Two Centuries of Faithfulness
It was only in opening that cookbook for the first time that it became clear to me how much power there is in two centuries of faithfulness. Power in a standing commitment to a movement that values unity and commitment to Christ. Power in something that is passed down generation by generation. Power in being people who trace long roots.
This for me is the heart of the Restoration Movement, the appeal to individual Christians to live at peace with everyone while living out their faith in big and small ways. A movement whose essence was characterized by sayings like, “In essentials unity; in opinions liberty; in all things love” and “We are Christians only, but not the only Christians.” More than ever, these values are mightily important in our divisive times. We are not just our political affiliations, our nationalities, our ethnicities, our racial makeup, our genders, or our socioeconomic status. When we come before the cross, we are stripped of these externals and known only by our hearts.
Outwardly our roots go deep into the land, into our families, into our history, but ultimately they’re only rooted in one thing—our God who loved us enough for the cross to become a symbol, not of despair but of resurrected hope.
History breathes life. It gives me hope for the future of our family, the future of the church, and the future of our society. I can look down into the past and see the untold multitudes who came before me, who believed that one life could make a difference.

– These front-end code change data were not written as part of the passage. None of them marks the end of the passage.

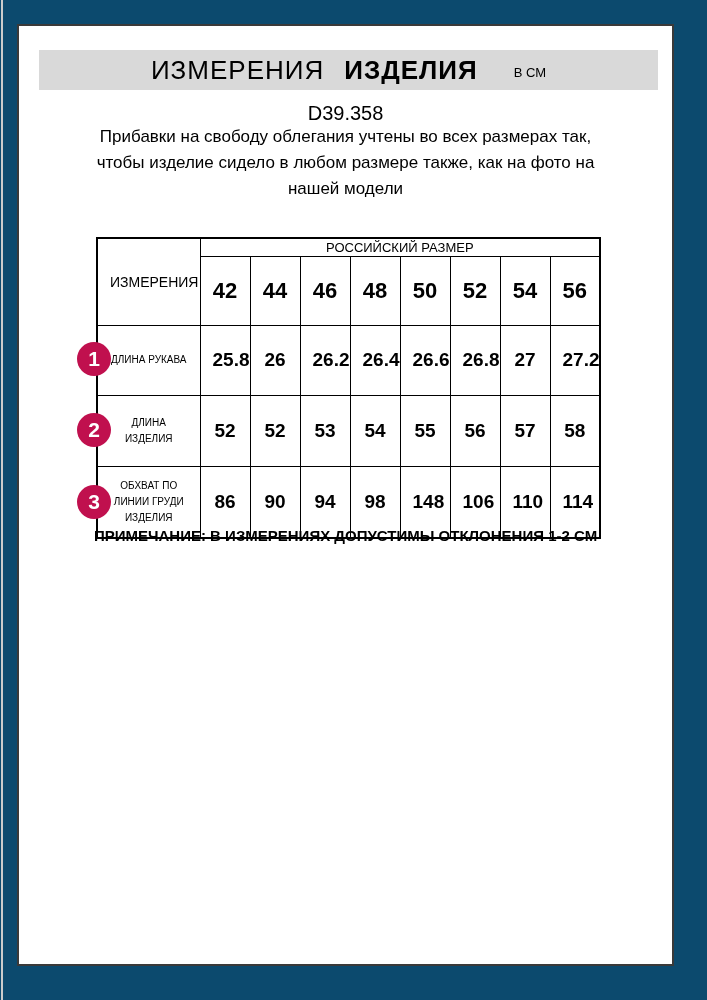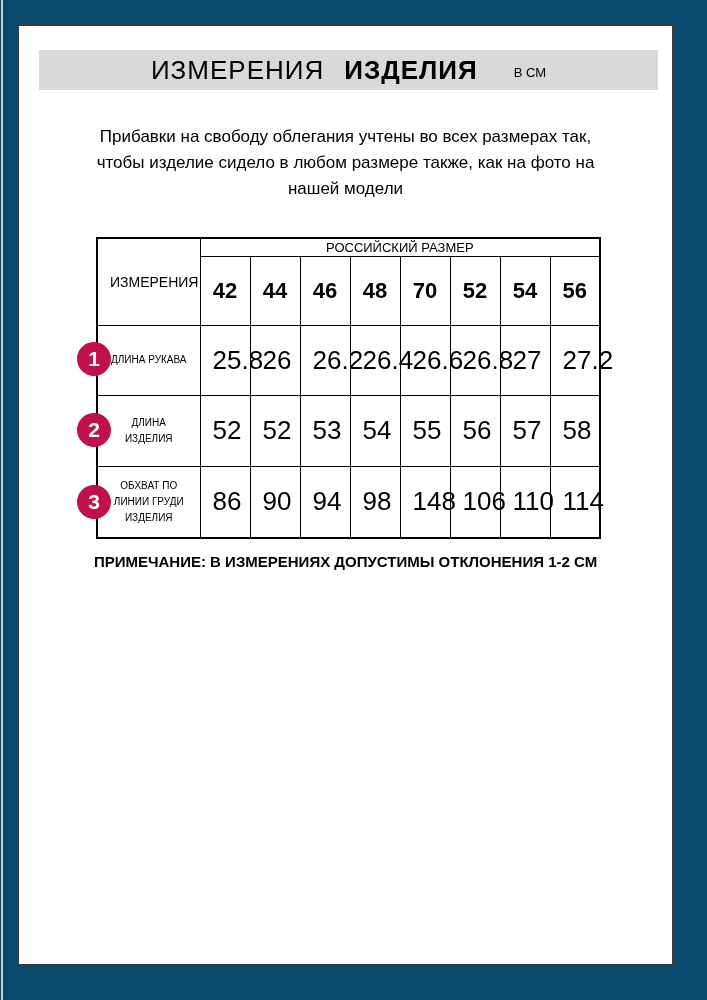--- a/index.html
+++ b/index.html
@@ -87,79 +87,80 @@
   }
   tr.group-row { height: 18px; }
   th.group-header { font-size: 13px; font-weight: 400; }
   th.corner-header { font-size: 14px; font-weight: 400; }
   tr.size-row { height: 69px; margin-left: 48px; }
   tr.size-row th { font-size: 22px; font-weight: 700; }
   tbody tr { height: 70px; }
   tbody tr:nth-child(2) { height: 71px; }
   tbody tr:nth-child(3) { height: 72px; }
   td.row-label { font-size: 10px; line-height: 16px; }
-  td.value-cell { font-size: 26px; }
+  td.value-cell { font-size: 19px; font-weight: bold; }
   .badge {
     position: absolute;
     left: 58px;
     width: 34px; height: 34px;
     border-radius: 50%;
     color: #ffffff;
     font-size: 21px;
     font-weight: 700;
     display: flex;
     align-items: center;
     justify-content: center;
     padding-bottom: 1px;
   }
   .badge.b-0 { top: 316px; }
   .badge.b-1 { top: 387px; }
   .badge.b-2 { top: 459px; }
   .note {
     position: absolute;
-    left: 0; top: 527px;
+    left: 0; top: 501px;
     width: 100%;
     text-align: center;
     font-size: 15px;
     font-weight: 700;
   }
 </style>
 </head>
 <body>
 
 <div class="page">
   <div class="scan-edge"></div>
 
   <div class="frame">
 
     <div class="title-bar">
       <span class="t-main">ИЗМЕРЕНИЯ</span>
       <span class="t-bold">ИЗДЕЛИЯ</span>
       <span class="t-unit">В СМ</span>
     </div>
 
+    <div class="model-code">D39.358</div>
 
     <div class="description">Прибавки на свободу облегания учтены во всех размерах так, чтобы изделие сидело в любом размере также, как на фото на нашей модели</div>
 
     <table class="size-table">
       <colgroup>
         <col style="width:103px">
         <col span="8" style="width:50px">
       </colgroup>
       <thead>
         <tr class="group-row">
           <th class="corner-header" rowspan="2">ИЗМЕРЕНИЯ</th>
           <th class="group-header" colspan="8">РОССИЙСКИЙ РАЗМЕР</th>
         </tr>
         <tr class="size-row" id="size-header-row">
             <th>42</th>
             <th>44</th>
             <th>46</th>
             <th>48</th>
-            <th>70</th>
+            <th>50</th>
             <th>52</th>
             <th>54</th>
             <th>56</th>
           </tr>
       </thead>
       <tbody id="table-body">
           <tr>
             <td class="row-label">ДЛИНА РУКАВА</td>
             <td class="value-cell">25.8</td>
             <td class="value-cell">26</td>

That one life had made a difference.
History in the front, food in the back. Connecting the people of my past with the sustenance of the present. Now when I speak I know I stand on the shoulders of giants, and I’m lucky to know their names.
I never did find my cookbook and had to copy my mom’s food-stained pages. But eventually my stains will replace the faint copy of hers, and when that happens I’ll have my heirloom to help my daughter plant her own roots.
Stef Coleman has a Masters of Divinity from Emmanuel Christian Seminary and works as Small Groups Director at Community Christian Church in Chicago, Illinois.